School superintendent Melissa Conrath believes that the new Ohio legislature will save Worthington's all-day kindergarten program.

School superintendent Melissa Conrath believes that the new Ohio legislature will save Worthington's all-day kindergarten program.

She believes it so strongly that on Monday night she convinced the Worthington Board of Education to table a resolution to seek a waiver that would give the district options if the lawmakers do not come through with House Bill 30.

Applying for the waiver would take up valuable staff time and, if the bill is not passed, the waiver can be brought back before the board later, she said.

HB 30 would repeal many of the educational reforms approved under former Gov. Ted Strickland. Among those is a requirement that all districts offer all-day kindergarten free of charge.

That would mean that Worthington's eight-year old K-plus program would no longer be legal because the district charges parents a fee. About 80 percent of the district's kindergartners attend the all-day program. The rest are in the traditional half-day program, which charges no fee.

Unless HB 30 is approved, the changes will go into effect next school year.

For now, the district is carrying on as if the bill will become law. Kindergarten parents are being told to expect to pay for the all-day program next year.

"We are optimistic the legislation will pass," Conrath told the board. "The sooner we know the better."

Kindergarten registration begins in early March.

State Rep. Mike Duffey said the bill should be passed and on Gov. John Kasich's desk for signing by mid-March.

If it does not pass, the board is expected to bring the waiver resolution off the table and send it on to the Ohio Department of Education for approval.

The waiver would allow districts to forego offering all-day programs to all children for no fee. Worthington could opt to offer the program to a few students, or to none. It just could not charge a fee, even with the waiver.

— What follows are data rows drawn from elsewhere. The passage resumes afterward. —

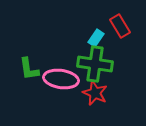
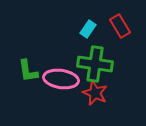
cyan rectangle: moved 8 px left, 9 px up
green L-shape: moved 1 px left, 2 px down
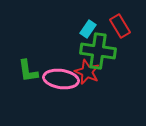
green cross: moved 3 px right, 13 px up
red star: moved 8 px left, 21 px up
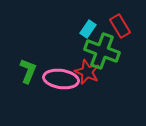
green cross: moved 4 px right; rotated 12 degrees clockwise
green L-shape: rotated 150 degrees counterclockwise
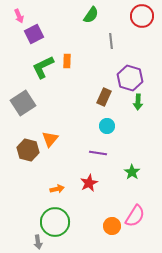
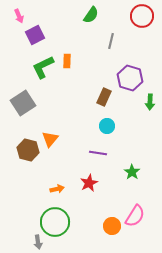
purple square: moved 1 px right, 1 px down
gray line: rotated 21 degrees clockwise
green arrow: moved 12 px right
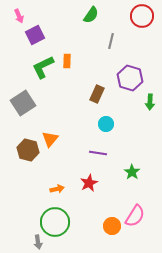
brown rectangle: moved 7 px left, 3 px up
cyan circle: moved 1 px left, 2 px up
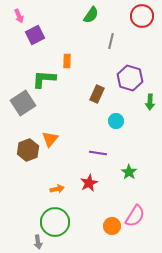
green L-shape: moved 1 px right, 12 px down; rotated 30 degrees clockwise
cyan circle: moved 10 px right, 3 px up
brown hexagon: rotated 25 degrees clockwise
green star: moved 3 px left
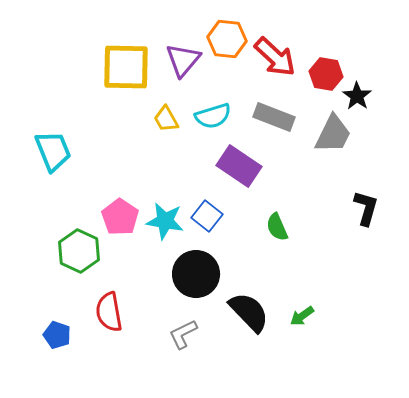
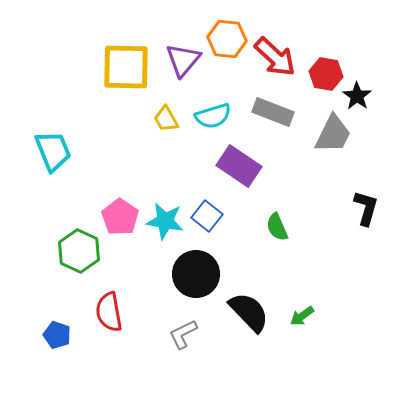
gray rectangle: moved 1 px left, 5 px up
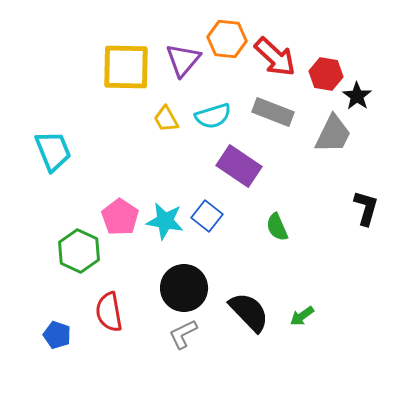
black circle: moved 12 px left, 14 px down
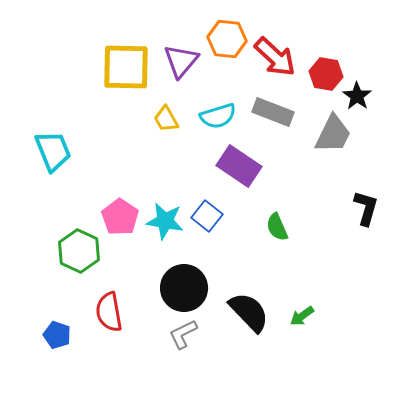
purple triangle: moved 2 px left, 1 px down
cyan semicircle: moved 5 px right
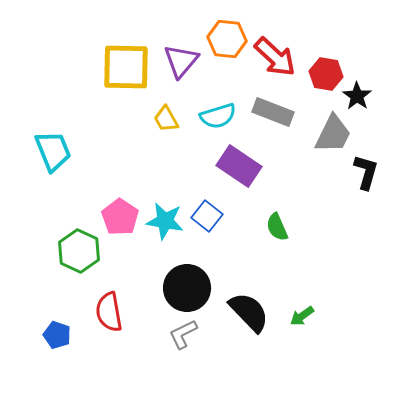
black L-shape: moved 36 px up
black circle: moved 3 px right
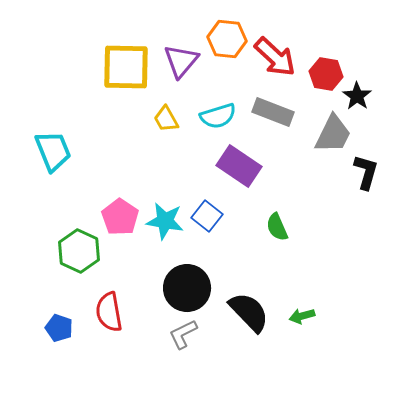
green arrow: rotated 20 degrees clockwise
blue pentagon: moved 2 px right, 7 px up
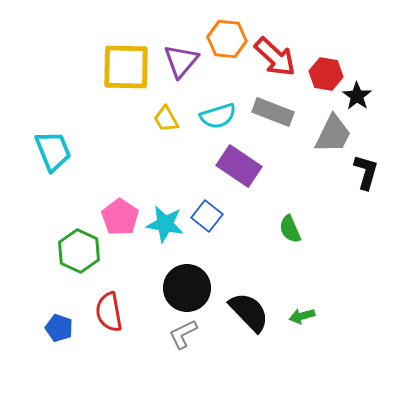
cyan star: moved 3 px down
green semicircle: moved 13 px right, 2 px down
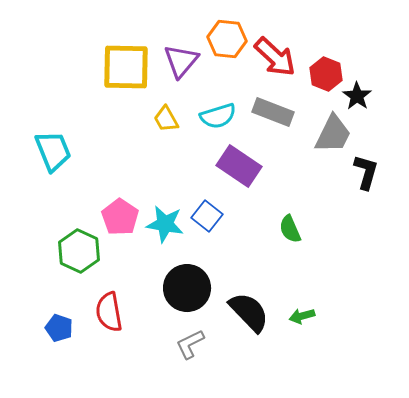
red hexagon: rotated 12 degrees clockwise
gray L-shape: moved 7 px right, 10 px down
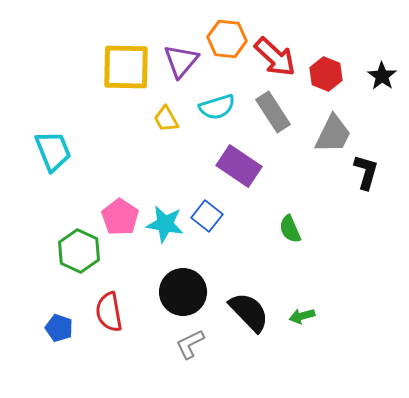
black star: moved 25 px right, 20 px up
gray rectangle: rotated 36 degrees clockwise
cyan semicircle: moved 1 px left, 9 px up
black circle: moved 4 px left, 4 px down
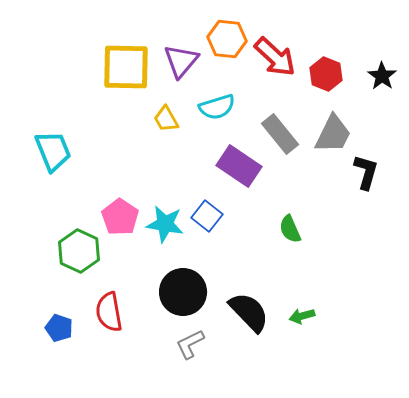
gray rectangle: moved 7 px right, 22 px down; rotated 6 degrees counterclockwise
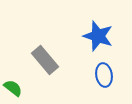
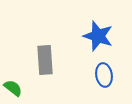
gray rectangle: rotated 36 degrees clockwise
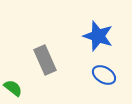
gray rectangle: rotated 20 degrees counterclockwise
blue ellipse: rotated 50 degrees counterclockwise
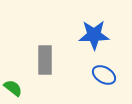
blue star: moved 4 px left, 1 px up; rotated 20 degrees counterclockwise
gray rectangle: rotated 24 degrees clockwise
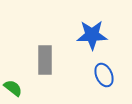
blue star: moved 2 px left
blue ellipse: rotated 35 degrees clockwise
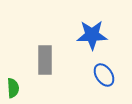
blue ellipse: rotated 10 degrees counterclockwise
green semicircle: rotated 48 degrees clockwise
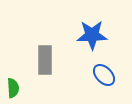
blue ellipse: rotated 10 degrees counterclockwise
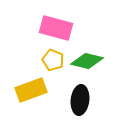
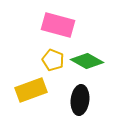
pink rectangle: moved 2 px right, 3 px up
green diamond: rotated 16 degrees clockwise
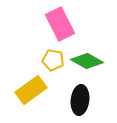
pink rectangle: moved 2 px right, 1 px up; rotated 48 degrees clockwise
yellow pentagon: rotated 10 degrees counterclockwise
yellow rectangle: rotated 16 degrees counterclockwise
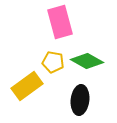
pink rectangle: moved 2 px up; rotated 12 degrees clockwise
yellow pentagon: moved 2 px down
yellow rectangle: moved 4 px left, 4 px up
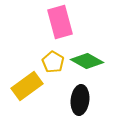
yellow pentagon: rotated 20 degrees clockwise
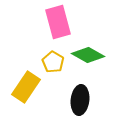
pink rectangle: moved 2 px left
green diamond: moved 1 px right, 6 px up
yellow rectangle: moved 1 px left, 1 px down; rotated 20 degrees counterclockwise
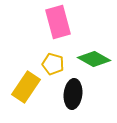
green diamond: moved 6 px right, 4 px down
yellow pentagon: moved 2 px down; rotated 15 degrees counterclockwise
black ellipse: moved 7 px left, 6 px up
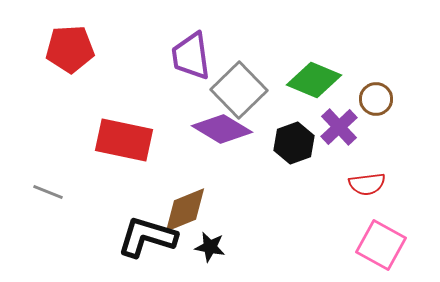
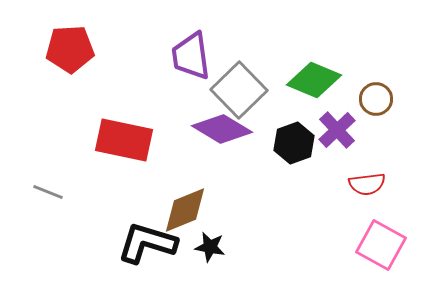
purple cross: moved 2 px left, 3 px down
black L-shape: moved 6 px down
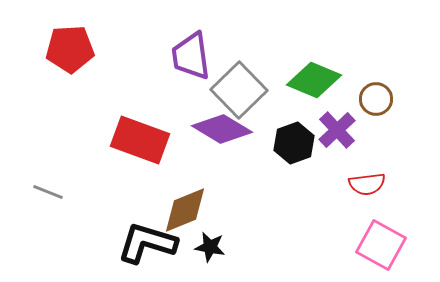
red rectangle: moved 16 px right; rotated 8 degrees clockwise
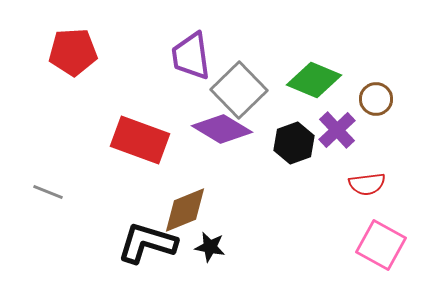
red pentagon: moved 3 px right, 3 px down
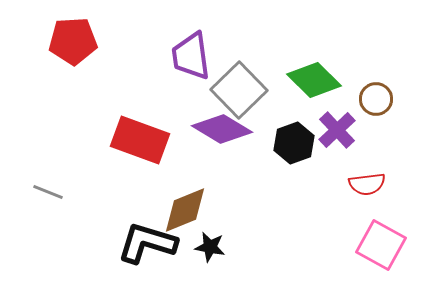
red pentagon: moved 11 px up
green diamond: rotated 22 degrees clockwise
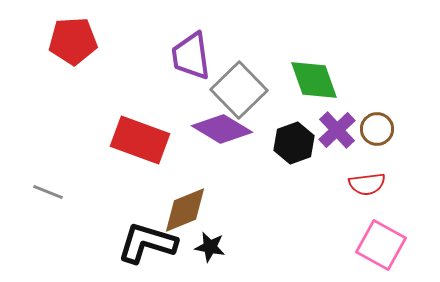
green diamond: rotated 26 degrees clockwise
brown circle: moved 1 px right, 30 px down
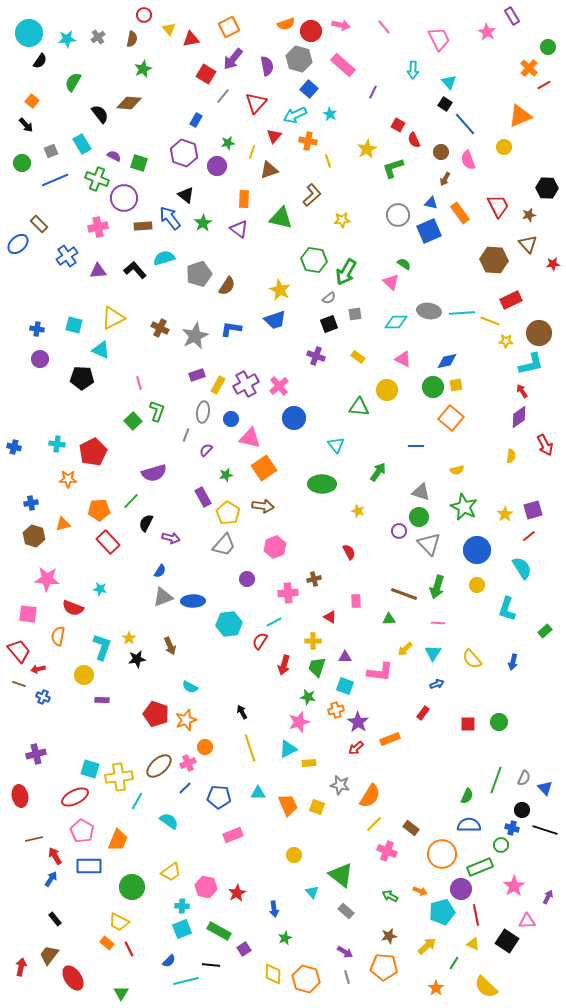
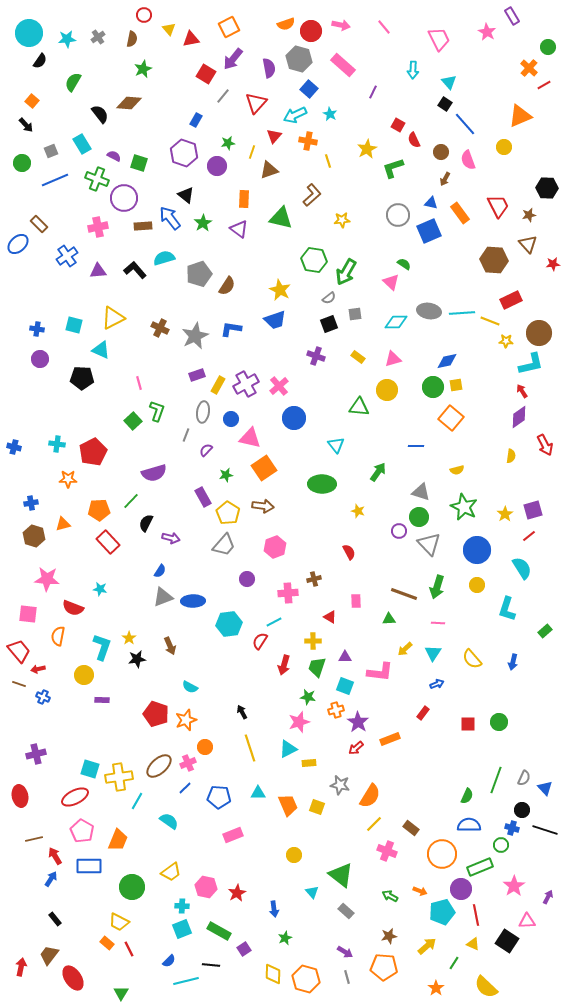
purple semicircle at (267, 66): moved 2 px right, 2 px down
pink triangle at (403, 359): moved 10 px left; rotated 42 degrees counterclockwise
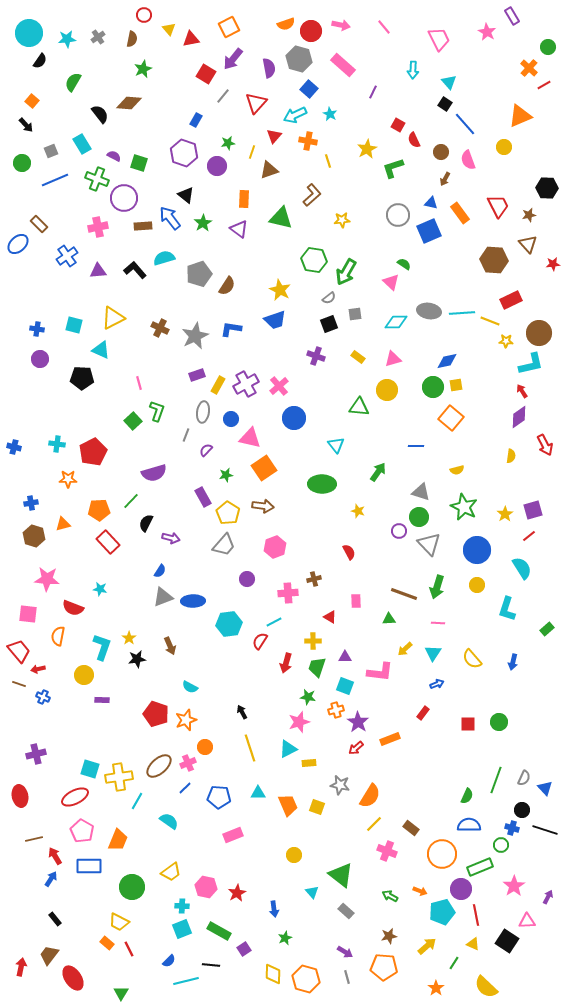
green rectangle at (545, 631): moved 2 px right, 2 px up
red arrow at (284, 665): moved 2 px right, 2 px up
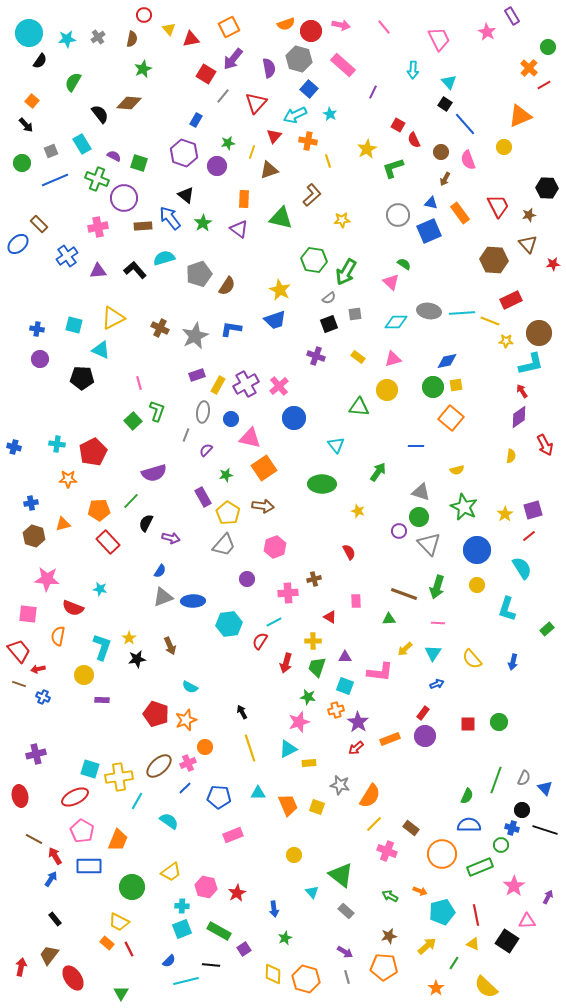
brown line at (34, 839): rotated 42 degrees clockwise
purple circle at (461, 889): moved 36 px left, 153 px up
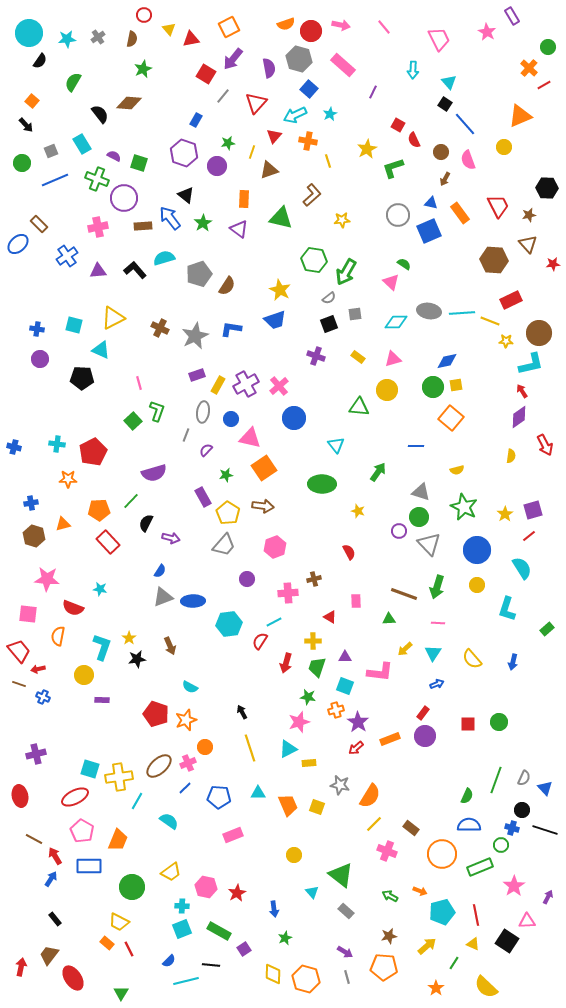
cyan star at (330, 114): rotated 16 degrees clockwise
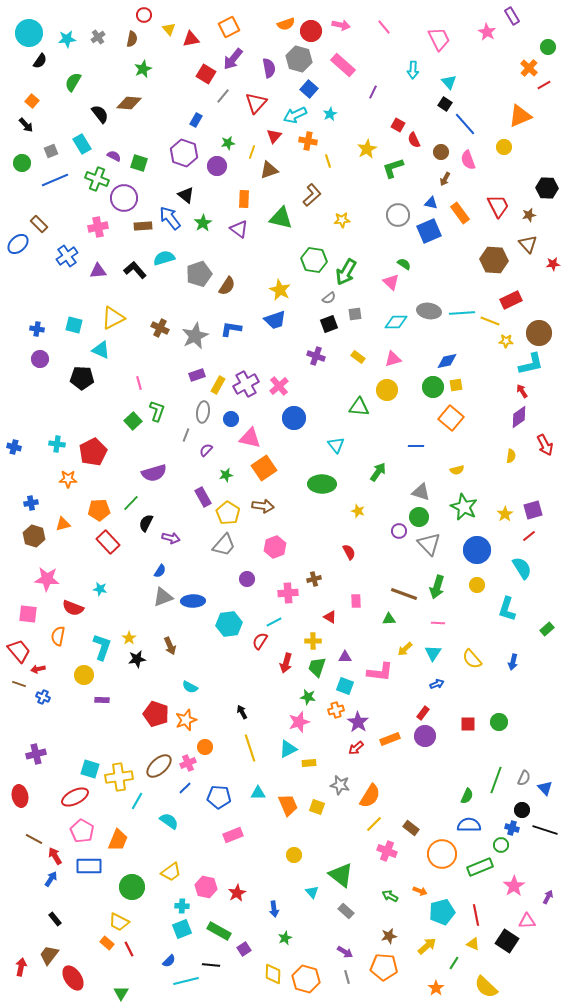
green line at (131, 501): moved 2 px down
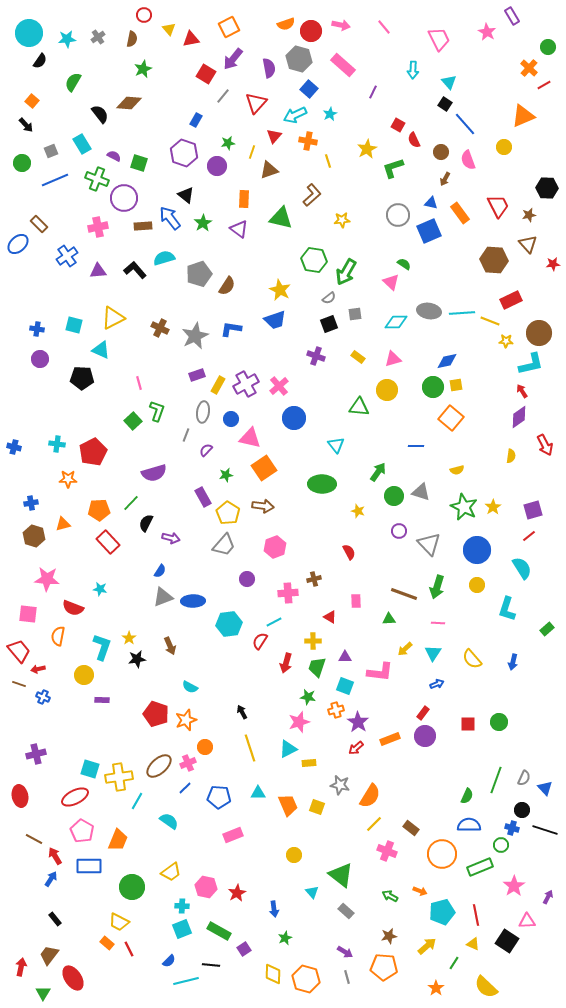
orange triangle at (520, 116): moved 3 px right
yellow star at (505, 514): moved 12 px left, 7 px up
green circle at (419, 517): moved 25 px left, 21 px up
green triangle at (121, 993): moved 78 px left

To offer the program to all students without fees would cost approximately $1-million a year.

All districts are also gearing up for cuts in state support of education that will show up in the biennial budget expected to be unveiled in March.

Duffey said he did not know how much of a loss Worthington should expect.

"I would say budget conservatively," he told the board.

Also on Monday, the school board approved the resignation of Jeanne Paliotto, who has been an administrator with the Worthington Schools for the past 19 years.

Her most recent assignment was director of human resources. She has also been principal of McCord Middle School and director of secondary education.

She will become executive director of the Office of School Improvement for the Ohio Department of Education.

The board also voted to sanction bowling clubs at both Thomas Worthington and Worthington Kilbourne high schools. [See related story on Page B1.]

The move was necessary to allow the clubs to participate in Ohio High School Athletic Association events.

The clubs are organized by volunteers and there is no cost to the district.